R Recensione

6/10

Envelopes

Here Comes The Wind

Un paio di anni fa, durante una cena estiva a casa di amici, incontrai un simpatico svedese giramondo. La discussione cadde ben presto sulla musica, essendo il suo paese un produttivo esportatore di band più o meno gradevoli, ma sempre a loro modo curiose. Il caso ha voluto che in quel periodo stessi ascoltando il debutto degli Envelopes, band di Malmoe (ma con una vocalist francese) tra l'indie e il twee-pop; lo dissi con baldanza allo svedese giramondo, e lui, pacioso, mi rispose di essere un caro amico del loro ex bassista. Ex bassista, mi informò, perché il successo inatteso del primo disco aveva portato a discordie finite con il suo allontanamento, mentre gli altri membri si relegavano in un rifugio nella campagna inglese alla ricerca di compattezza e nuove idee.

La soluzione dell’esilio collettivo non mi ha mai dato l’idea di funzionare (vedere, per restare nella Svezia recente, alla voce Saybia), sicché la mia attesa dei nuovi Envelopes era condita di sana diffidenza. In effetti il risultato non è propriamente un bijoux: "Here Comes The Wind" prosegue nella linea giocattolosa e dadaista del debutto, "Demon", senza averne, però, la genuinità e l’incoscienza.

Il sound sgangherato delle buste, certo, continua a mescolare generi e influenze, con mosse squilibrate e a tratti deliranti, al limite del demenziale, isolandosi dal filone dell’indie-rock più sregolato (Architecture In Helsinki, I’m From Barcelona, Los Campesinos!) nel nome di un fondo più rozzo e tagliente, tra i Pixies e la cultura punk scandinava (The Hives su tutti). Quello che manca, in un quadro tutto sommato apprezzabile, è la capacità di dare respiro alle idee, di coinvolgere nel gioco anche chi ascolta, di reggere per un disco intero.

"Frejazz", ad esempio, è una sconnessa successione di suoni dissonanti e parole sgrammaticate che rasenta il camp, ma che non lascia il segno.
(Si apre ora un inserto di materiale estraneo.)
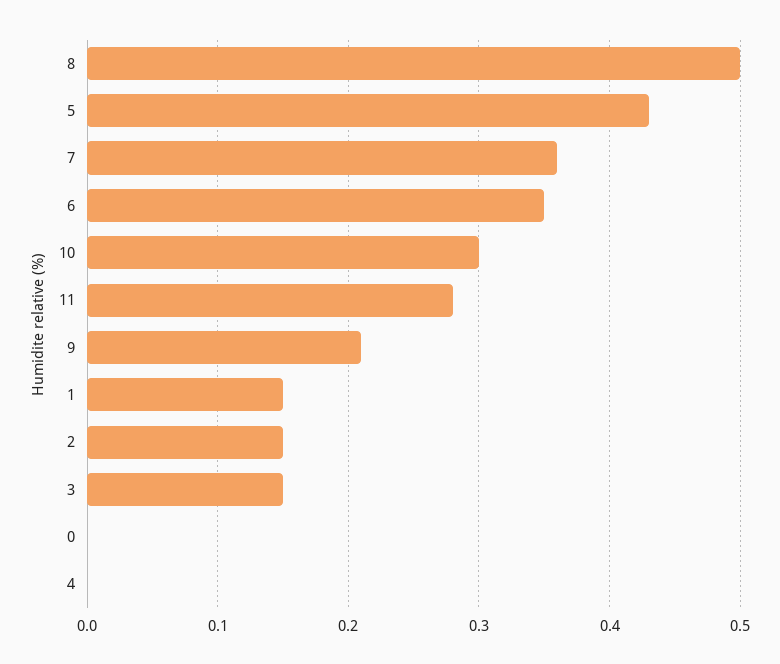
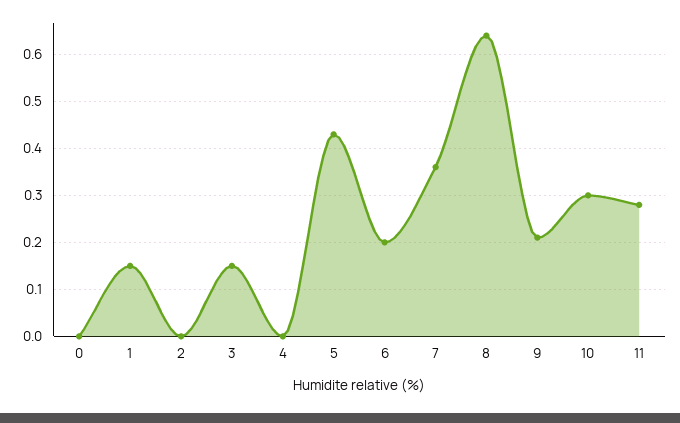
  {
-   "8": 0.5,
+   "8": 0.65,
    "5": 0.43,
    "7": 0.36,
-   "6": 0.35,
+   "6": 0.2,
    "10": 0.3,
    "11": 0.28,
    "9": 0.21,
    "1": 0.15,
-   "2": 0.15,
+   "2": 0,
    "3": 0.15,
    "0": 0,
    "4": 0
  }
Preferibili, rispetto agli esperimenti più estremi ("Put On Hold", electro-punk con citazione iniziale alla robotica krafwerkiana; "I’m In Love And I Don’t Care Who Knows It", ascoltando la quale si può ancora sentire l’odore dell’alcol che l’ha verosimilmente generata), i momenti più melodici: "Heaven", neo-glam romantico che rifà il verso ai Pixies e agli Sparks di "Never Turn Your Back On Mother Earth"; le cavalcate dall’aria country "Smoke In The Desert, Eating The Sand, Hide In The Grass" e "Life On The Beach". Irresistibile "I’d Like 2 C U", che parte con una tonalità per cambiarla dopo quindici secondi: musica de-strutturata, imprevedibile, che prende una filastrocca e la estenua di ripetizioni scombinate. Mattoncini Lego assemblati da un pazzo.

Il tutto è condito dalla voce puerile di Audrey Pic (quasi imbarazzante in "Boat", folk infantile con coda nonsense), da coloriture vivaci, toni avvinazzati, cori scanzonati, rimandi ludici, come se i B52’s fossero stati immersi in un mix di birra, limonata e vernice gialla. Che poi il disco abbia una copertina brumosa degna dei Canti di Ossian conferma soltanto l’alto grado di follia della band, e segnala che qualcosa, dalla reclusione alto-britannica in cerca di idee, è almeno scaturito. Non un disco memorabile, ma un tocco estetico del tutto incongruo. Piuttosto di niente, meglio piuttosto.